3 Replies Latest reply: May 3, 2013 11:57 AM by Terence Devlin
brifast99 Level 1 Level 1 (0 points)

I have a large iphoto library...330 gigs. I am constantly getting the beach ball when I do stuff in the program. Is there anyway to fix this or is it because of the girth of the library?

 

BF


Mac Pro, OS X Mountain Lion (10.8.2)
  • Terence Devlin Level 10 Level 10 (133,305 points)

    The amount of disk space doesn't matter - assuming you have enough. What's more important is the number of items in the Library.

     

    So: how many items?

    How big is the HD the Library is on? Is it an internal or external? How much free space on it?

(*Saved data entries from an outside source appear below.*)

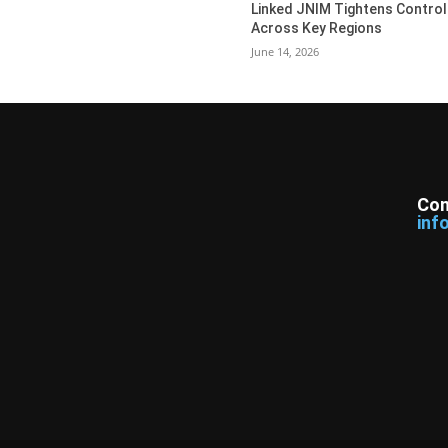
Linked JNIM Tightens Control
Across Key Regions
June 14, 2026
Con
inf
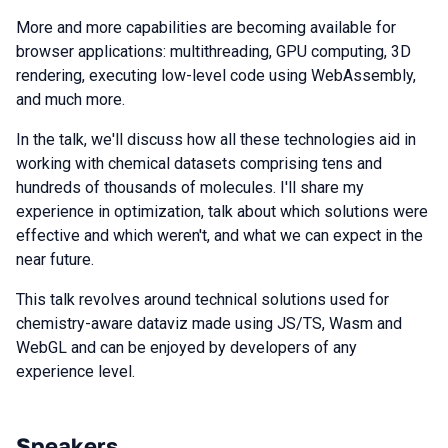
More and more capabilities are becoming available for
browser applications: multithreading, GPU computing, 3D
rendering, executing low-level code using WebAssembly,
and much more.
In the talk, we'll discuss how all these technologies aid in
working with chemical datasets comprising tens and
hundreds of thousands of molecules. I'll share my
experience in optimization, talk about which solutions were
effective and which weren't, and what we can expect in the
near future.
This talk revolves around technical solutions used for
chemistry-aware dataviz made using JS/TS, Wasm and
WebGL and can be enjoyed by developers of any
experience level.
Speakers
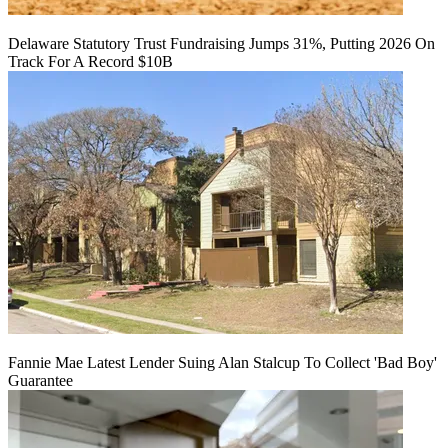
Delaware Statutory Trust Fundraising Jumps 31%, Putting 2026 On
Track For A Record $10B
Fannie Mae Latest Lender Suing Alan Stalcup To Collect 'Bad Boy'
Guarantee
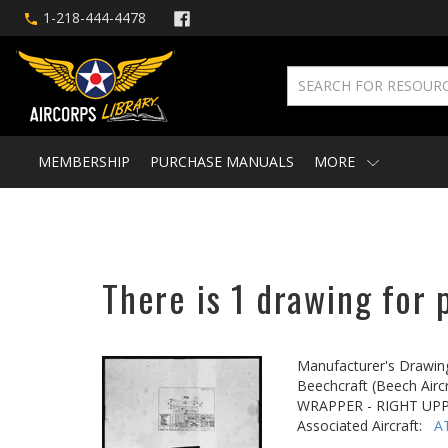
1-218-444-4478
MEMBERSHIP
PURCHASE MANUALS
MORE
There is 1 drawing for 
Manufacturer's Drawin
Beechcraft (Beech Aircr
WRAPPER - RIGHT UP
Associated Aircraft:
A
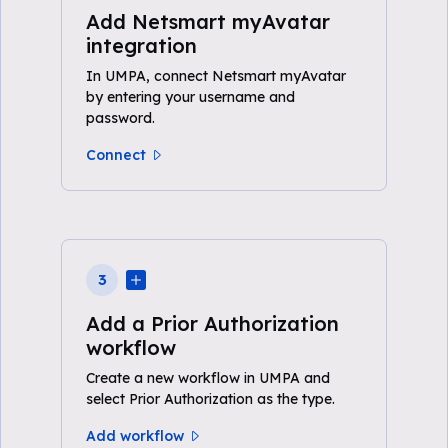
Add Netsmart myAvatar
integration
In UMPA, connect Netsmart myAvatar
by entering your username and
password.
Connect
3
Add a Prior Authorization
workflow
Create a new workflow in UMPA and
select Prior Authorization as the type.
Add workflow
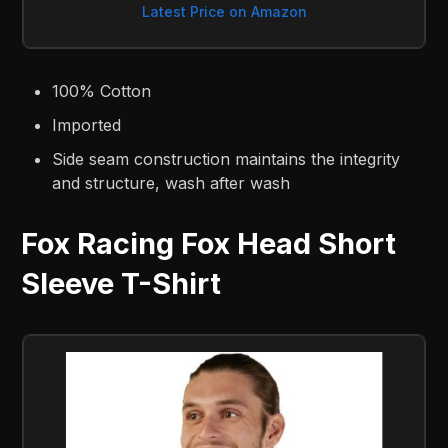
Latest Price on Amazon
100% Cotton
Imported
Side seam construction maintains the integrity
and structure, wash after wash
Fox Racing Fox Head Short
Sleeve T-Shirt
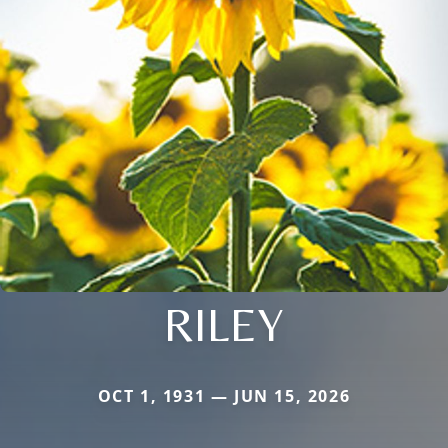
RILEY
OCT 1, 1931 — JUN 15, 2026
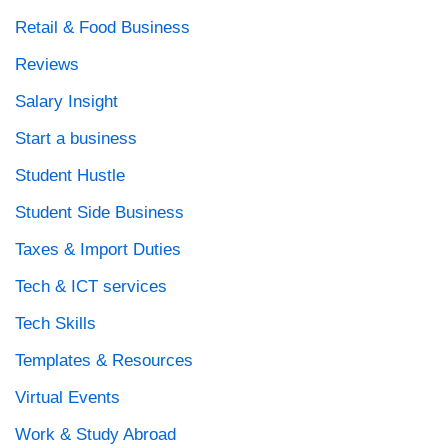
Retail & Food Business
Reviews
Salary Insight
Start a business
Student Hustle
Student Side Business
Taxes & Import Duties
Tech & ICT services
Tech Skills
Templates & Resources
Virtual Events
Work & Study Abroad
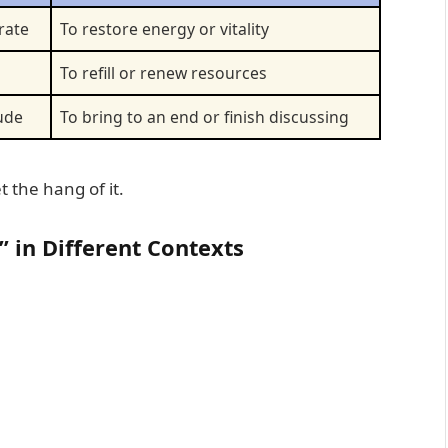
rate
To restore energy or vitality
To refill or renew resources
ude
To bring to an end or finish discussing
t the hang of it.
 in Different Contexts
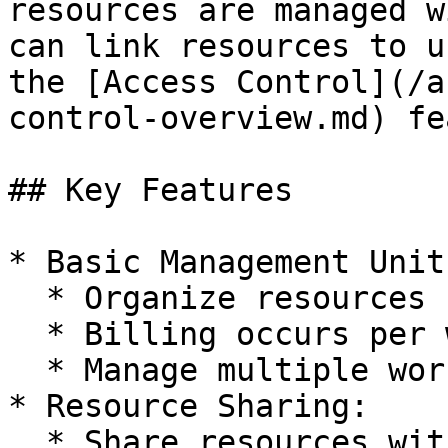
resources are managed w
can link resources to u
the [Access Control](/a
control-overview.md) fe
## Key Features

* Basic Management Unit:
  * Organize resources by workspace

  * Billing occurs per workspace

  * Manage multiple workspaces

* Resource Sharing:

  * Share resources with team members
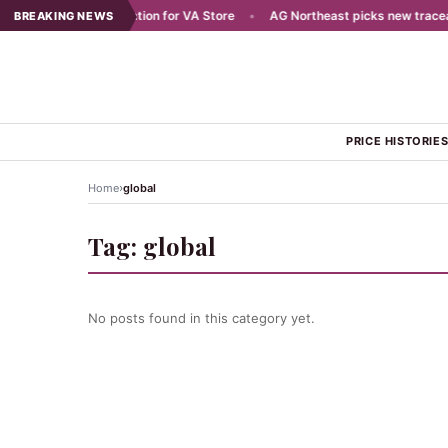
Plans Aug 7 Celebration for VA Store
•
AG Northeast picks new traceabili
BREAKING NEWS
PRICE HISTORIE
›
Home
global
Tag:
global
No posts found in this category yet.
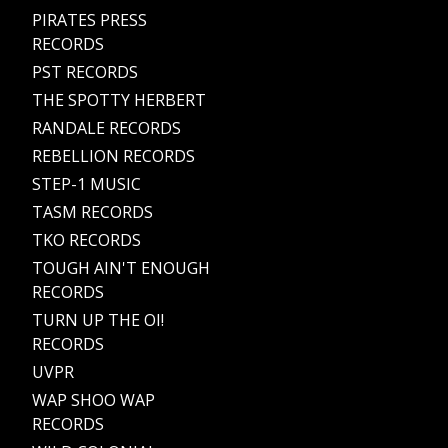
PIRATES PRESS
RECORDS
PST RECORDS
THE SPOTTY HERBERT
RANDALE RECORDS
REBELLION RECORDS
STEP-1 MUSIC
TASM RECORDS
TKO RECORDS
TOUGH AIN'T ENOUGH
RECORDS
TURN UP THE OI!
RECORDS
UVPR
WAP SHOO WAP
RECORDS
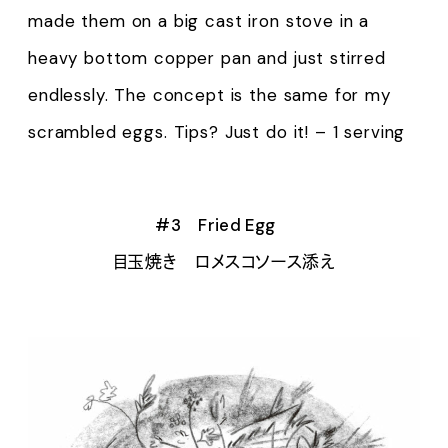
made them on a big cast iron stove in a
heavy bottom copper pan and just stirred
endlessly. The concept is the same for my
scrambled eggs. Tips? Just do it! – 1 serving
#3 Fried Egg
目玉焼き ロメスコソース添え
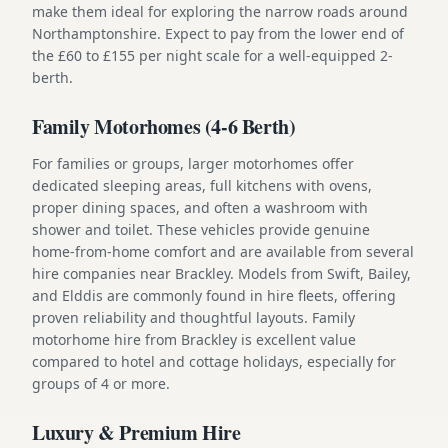
make them ideal for exploring the narrow roads around
Northamptonshire. Expect to pay from the lower end of
the £60 to £155 per night scale for a well-equipped 2-
berth.
Family Motorhomes (4-6 Berth)
For families or groups, larger motorhomes offer
dedicated sleeping areas, full kitchens with ovens,
proper dining spaces, and often a washroom with
shower and toilet. These vehicles provide genuine
home-from-home comfort and are available from several
hire companies near Brackley. Models from Swift, Bailey,
and Elddis are commonly found in hire fleets, offering
proven reliability and thoughtful layouts. Family
motorhome hire from Brackley is excellent value
compared to hotel and cottage holidays, especially for
groups of 4 or more.
Luxury & Premium Hire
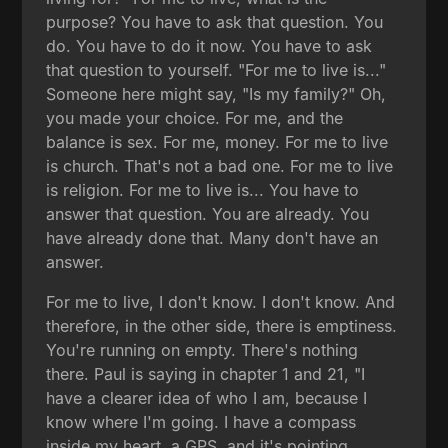
purpose? You have to ask that question. You
do. You have to do it now. You have to ask
that question to yourself. "For me to live is..."
Someone here might say, "Is my family?" Oh,
you made your choice. For me, and the
balance is sex. For me, money. For me to live
is church. That's not a bad one. For me to live
is religion. For me to live is... You have to
answer that question. You are already. You
have already done that. Many don't have an
answer.
For me to live, I don't know. I don't know. And
therefore, in the other side, there is emptiness.
You're running on empty. There's nothing
there. Paul is saying in chapter 1 and 21, "I
have a clearer idea of who I am, because I
know where I'm going. I have a compass
inside my heart, a GPS, and it's pointing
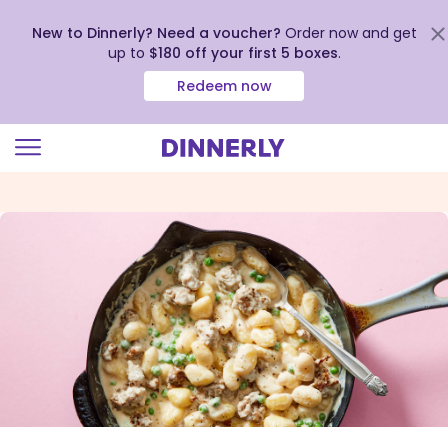
New to Dinnerly? Need a voucher?
Order now and get
up to
$180 off your first 5 boxes
.
Redeem now
Click
to
view
our
Accessibility
Statement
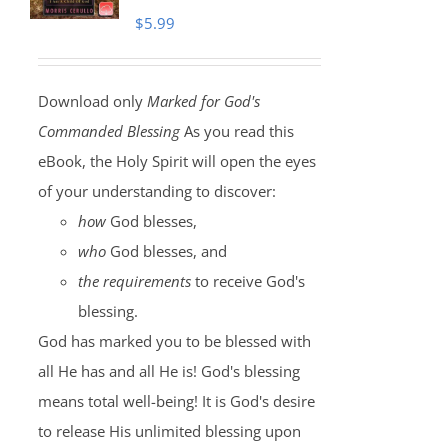
$
5.99
Download only
Marked for God's
Commanded Blessing
As you read this
eBook, the Holy Spirit will open the eyes
of your understanding to discover:
how
God blesses,
who
God blesses, and
the requirements
to receive God's
blessing.
God has marked you to be blessed with
all He has and all He is! God's blessing
means total well-being! It is God's desire
to release His unlimited blessing upon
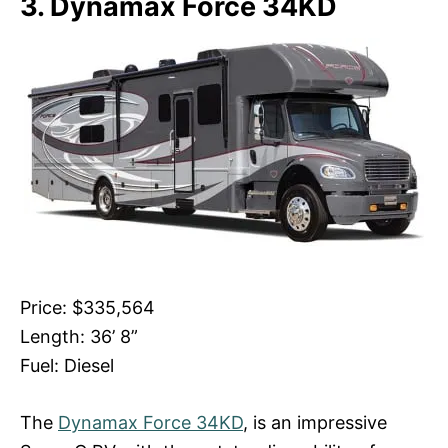
3. Dynamax Force 34KD
Price: $335,564
Length: 36’ 8”
Fuel: Diesel
The
Dynamax Force 34KD
, is an impressive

    How much Ram do you have?

  • brifast99 Level 1 Level 1 (0 points)

    I have about 250gig free in a 3tb internal HD. I have 48gigs of RAM.

     

    There are 47k photos in the library

     

     

    BF

  • Terence Devlin Level 10 Level 10 (133,305 points)

    Well those numbers are fine - though maybe a little more Ram? iPhoto 11 is good for 1,000,000 items, so you've a little headroom yet.

     

    Have you tried rebuilding the library?

     

    Option 1

    Back Up and try rebuild the library: hold down the command and option (or alt) keys while launching iPhoto. Use the resulting dialogue to rebuild. Choose to Repair Database. If that doesn't help, then try again, this time using Rebuild Database.

     

    If that fails:

     

    Option 2

    Download iPhoto Library Manager and use its rebuild function. (In Library Manager it's the FIle -> Rebuild command)

     

     

    This will create an entirely new library. It will then copy (or try to) your photos and all the associated metadata and versions to this new Library, and arrange it as close as it can to what you had in the damaged Library. It does this based on information it finds in the iPhoto sharing mechanism - but that means that things not shared won't be there, so no slideshows, books or calendars, for instance - but it should get all your events, albums and keywords, faces and places back.

     

     

    Because this process creates an entirely new library and leaves your old one untouched, it is non-destructive, and if you're not happy with the results you can simply return to your old one.